ФРАГМЕНТ СТРАНИЦЫ>
● ● ● ●
Другой американец, Эзра Паунд в одной из своих печально известных пропагандистских радиопередач, которые в годы войны транслировались из фашистской Италии на США, среди лучших книг Селина отмечает «Школу трупов» и «Безделицы для погрома», и называет его пророком, которого обязательно должны прочитать американские писатели 40-50-х годов (цитируется по изданию : «Les cahiers de l’Herne. Celine». L’Herne. Paris. 1963). В своем последнем предположении Паунд оказался прав: Селин действительно оказал большое воздействие на ведущих американских писателей 40-50-х годов. Уильям Берроуз и Ален Гинзберг восхищались Селином и даже лично встречались с ним накануне его смерти в 1961 году в Медоне. Среди поклонников Селина был Джек Керуак, который в своем эссе, посвященном памяти Селина, писал: «(:) Селин действительно был самым чутким французским писателем своего времени. Он сам сказал (в 1950 году), что во Франции в настоящий момент существует лишь два настоящим писателя: он сам и Жене. Однако о Жене он говорил немного насмешливо по причине, известной всем нам. Но он был достаточно умен, чтобы признать талант Жене.» (цитируется по изданию: "«Les cahiers de l’Herne. Celine». L’Herne. Paris. 1963).

Любопытно сделанное Керуаком сближение таких стилистически противоположных друг другу писателей как Селин и Жене, а также приведенное им мнение о Жене самого Селина, (последнее, видимо, почерпнуто Керуаком из его беседы с Селином во время их встречи в Париже в 1950 году). И действительно, в одном из писем Селин называет Жене «чистым гением» (см. Edmund White «Jean Genet», Gallimard, 1993). Правда, в дальнейшем Селин уже не возвращался к этой теме, возможно, здесь сыграл свою негативную роль Сартр, выпустивший в 1952 году свою знаменитую книгу о Жене. Сартр, как известно, в эти годы активно полемизировал с Селином и примыкал к противоположному политическому лагерю. В целом же мнение Селина о Жене, несмотря на оговорку, сделанную Керуаком, является довольно редкой похвалой Селина своему современнику, большинство из которых он обвинял в плагиате (например, того же Сартра). В свою очередь, уже много позже, в интервью 1980 года Жене так характеризует Селина: «Вы упрекаете меня в том, что я пишу на правильном французском языке? Во-первых, мне хочется, чтобы враждебно настроенные ко мне обыватели понимали все, что я хочу сказать, а пишущий на арго рискует быть не понятым. На подобное мог отважиться только Селин. Нужно было быть доктором, врачом для бедных, Бардамю, чтобы осмелиться писать на арго. Он смог отказаться от совершенно правильного французского языка в своей первой медицинской диссертации и перейти на арго со всеми этими многоточиями и т.д.» (см. Edmund White «Jean Genet», Gallimard, 1993).
● ● ● ●
ИЗВЛЕЧЁННЫЕ ЗАПИСИ>
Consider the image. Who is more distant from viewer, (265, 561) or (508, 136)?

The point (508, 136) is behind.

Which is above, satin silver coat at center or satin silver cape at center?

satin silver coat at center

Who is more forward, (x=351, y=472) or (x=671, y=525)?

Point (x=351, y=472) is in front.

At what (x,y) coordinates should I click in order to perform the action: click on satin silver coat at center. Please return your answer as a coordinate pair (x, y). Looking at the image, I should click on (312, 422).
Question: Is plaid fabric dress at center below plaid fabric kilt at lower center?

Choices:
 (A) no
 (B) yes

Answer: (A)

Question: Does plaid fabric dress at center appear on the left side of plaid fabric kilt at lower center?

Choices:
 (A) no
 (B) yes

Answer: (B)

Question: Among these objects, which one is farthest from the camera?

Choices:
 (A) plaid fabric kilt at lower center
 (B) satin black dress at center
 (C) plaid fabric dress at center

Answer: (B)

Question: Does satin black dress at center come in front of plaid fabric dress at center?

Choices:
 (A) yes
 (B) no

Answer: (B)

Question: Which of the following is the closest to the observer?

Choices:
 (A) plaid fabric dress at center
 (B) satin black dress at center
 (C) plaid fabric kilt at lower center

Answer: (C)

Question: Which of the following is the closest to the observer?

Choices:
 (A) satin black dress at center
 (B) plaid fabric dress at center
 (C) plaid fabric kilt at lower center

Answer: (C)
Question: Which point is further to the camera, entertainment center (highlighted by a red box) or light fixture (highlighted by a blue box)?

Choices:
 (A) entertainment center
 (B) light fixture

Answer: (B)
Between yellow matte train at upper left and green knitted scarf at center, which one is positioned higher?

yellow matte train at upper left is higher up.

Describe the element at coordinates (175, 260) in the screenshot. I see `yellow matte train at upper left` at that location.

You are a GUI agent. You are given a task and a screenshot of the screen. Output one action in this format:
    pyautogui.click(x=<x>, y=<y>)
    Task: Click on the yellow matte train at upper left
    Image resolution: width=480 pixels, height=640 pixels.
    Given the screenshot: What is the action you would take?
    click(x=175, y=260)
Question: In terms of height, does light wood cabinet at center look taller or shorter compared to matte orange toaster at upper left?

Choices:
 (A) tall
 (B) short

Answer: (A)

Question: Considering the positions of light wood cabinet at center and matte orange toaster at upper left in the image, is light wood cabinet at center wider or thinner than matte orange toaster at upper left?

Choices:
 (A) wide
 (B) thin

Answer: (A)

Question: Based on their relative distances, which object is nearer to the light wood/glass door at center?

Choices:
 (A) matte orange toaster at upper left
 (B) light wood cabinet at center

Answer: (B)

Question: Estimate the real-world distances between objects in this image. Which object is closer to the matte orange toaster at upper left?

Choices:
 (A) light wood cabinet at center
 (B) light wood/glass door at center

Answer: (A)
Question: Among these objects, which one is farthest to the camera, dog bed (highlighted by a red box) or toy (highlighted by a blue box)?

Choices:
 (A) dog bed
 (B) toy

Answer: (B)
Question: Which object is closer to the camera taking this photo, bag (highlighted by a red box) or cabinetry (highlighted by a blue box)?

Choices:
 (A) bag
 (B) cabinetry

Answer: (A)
● ● ● ●
РАБОЧЕЕ ЗАДАНИЕ A> Объясните в одном–трёх предложениях, почему, по словам Жене из интервью 1980 года, он пишет на правильном французском языке. Опирайтесь на текст о Селине.
РАБОЧЕЕ ЗАДАНИЕ B> Продолжите текст о Селине с того места, где он заканчивается.

ОТВЕТ К УПРАЖНЕНИЮ A> Жене хочет, чтобы враждебно настроенные к нему обыватели понимали всё, что он хочет сказать. Тот, кто пишет на арго, по его словам, рискует остаться непонятым.

ОТВЕТ К УПРАЖНЕНИЮ B>
(15) События романа «Домик в Буа-Коломб», относятся к периоду пребывания автора этих строк во Франции в начале 90-х. Это художественное произведение, вместе с тем в данном отрывке достаточно достоверно воспроизведена атмосфера и даже отдельные детали знакомства автора романа с вдовой Селина Люсетт Детуш и Франсуа Жибо, которые выведены в романе под своими именами. Позднее, в 1994 году, Франсуа Жибо вместе с Филиппом Николичем, также описанном в этом отрывке, присутствовали в Санкт-Петербурге на презентации русского перевода романа Л.-Ф. Селина «Смерть в кредит». Филипп в то время был совсем юным, ныне же он сделал головокружительную карьеру в шоу-бизнесе, став солистом популярной среди французских подростков поп-группы «2 be 3».